Gaudêncio Frigotto: Absolutamente, não! Primeiramente é preciso dizer que esta reforma não é uma resposta aos anseios da sociedade, mas que revela interesses de frações da classe dominante que seguem, inclusive em co-autoria, intelectuais do Banco Mundial, da Organização Mundial do Comércio, da OCDE, dentre outros. Como já afirmei, seus compromissos não são com o direito universal à educação básica, pois a consideram um serviço que tem que se ajustar às demandas do mercado. Este, uma espécie de um deus que define quem merece ser por ele considerado num tempo histórico de desemprego estrutural. O ajuste ou a austeridade que se aplica à classe trabalhadora brasileira, da cidade e do campo, pelas reformas da previdência, reforma trabalhista e congelamento por 20 anos na ampliação do investimento na educação e saúde públicas, tem que chegar à escola pública, espaço onde seus filhos estudam.

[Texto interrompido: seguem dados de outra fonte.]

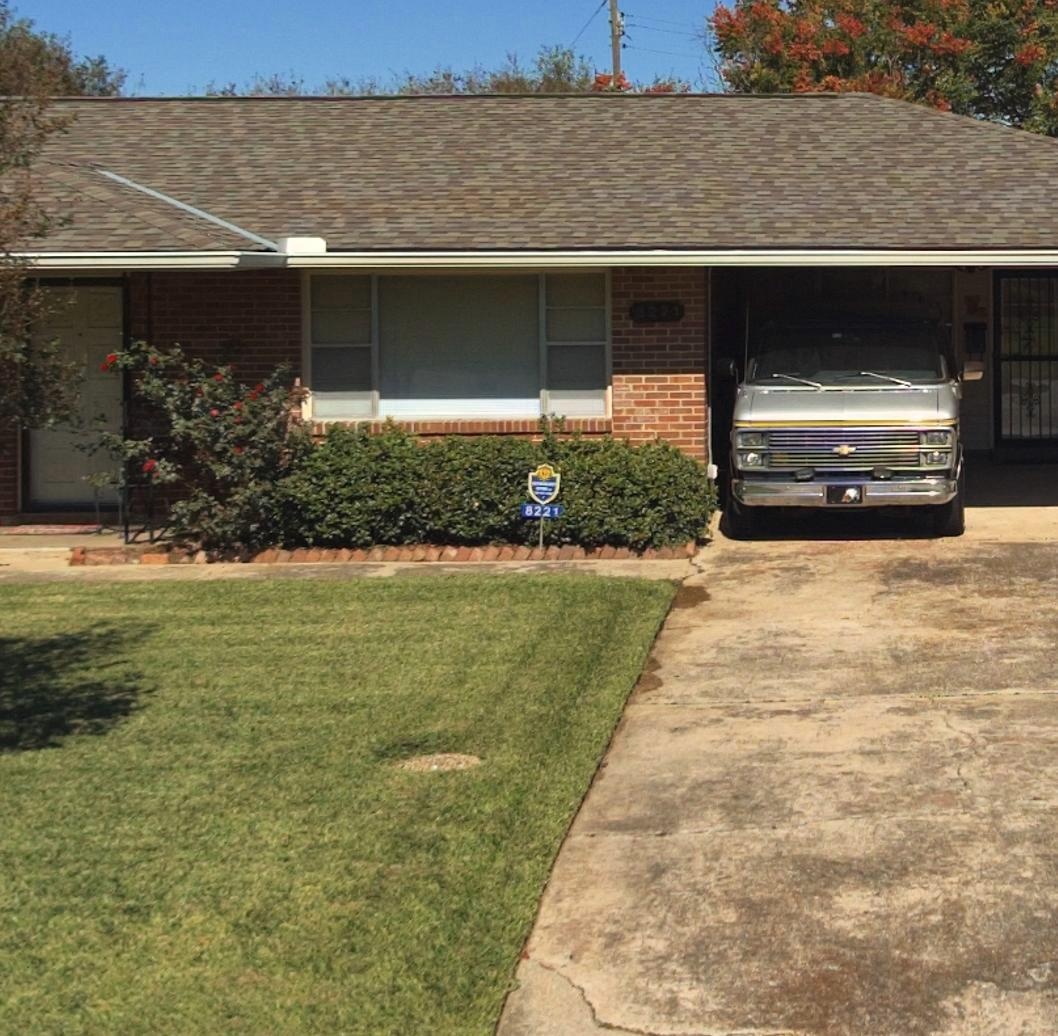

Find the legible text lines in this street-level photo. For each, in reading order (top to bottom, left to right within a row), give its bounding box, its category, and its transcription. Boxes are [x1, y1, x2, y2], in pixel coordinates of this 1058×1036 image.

[523, 504, 560, 519] StreetNumber: 8221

A reforma do ensino médio que se quer impor por Medida Provisória segue figurino da década de 1990, quando o MEC era dirigido por Paulo Renato de Souza, durante o governo Fernando Henrique Cardoso. Mas é ainda pior, pelas razões que mencionei. Se antes o foco era separar a educação profissional do ensino médio, agora o que se quer é reduzir o ensino médio e substituir parte da formação geral comum pela formação técnico-profissional. Contra isto bradamos fortemente na discussão do projeto de LDB nos anos de 1980 e defendemos a educação unitária, omnilateral e politécnica.

A reforma de FHC reiterava a dualidade educacional à medida que a educação profissional se consolidava como a alternativa ao ensino superior para a classe trabalhadora. Mas esta, além da dualidade, é minimalista e mais violenta. Pior, tende a ser feita, de fato, pelas escolas públicas onde estão esses mesmos sujeitos. A elite, certamente, resistirá à redução da formação de seus filhos, como o fez no contexto da profissionalização compulsória determinada pela lei 5.692/71, no contexto da ditadura civil-militar.

No governo de Luiz Inácio Lula da Silva, conseguimos revogar o decreto que impunha a reforma de FHC e recolocamos em cena a defesa da formação integrada, do ensino médio integrado que proporcionaria a formação unitária pela integração entre trabalho, ciência e cultura, dimensões estruturantes da vida humana. Passamos a disputar o projeto do ensino médio em seu conteúdo. Hoje, por mais dificuldades que se vivencie na implantação dessa proposta, tem-se um debate profícuo e ações importantes em escolas e sistemas de ensino visando a torná-lo realidade. Assim, quer-se fazer acreditar que esta proposta é ultrapassada, fracassada. Mas tanto não o é, quanto a resistência, do meu ponto de vista, deve ser feita demonstrando suas possibilidades e sua convergência com a educação efetivamente democrática e comprometida com os interesses da classe trabalhadora.

Marise Ramos (EPSJV/Fiocruz): Haveria alguma luz no fim do túnel?
Gaudêncio Frigotto: Sim. A luta social!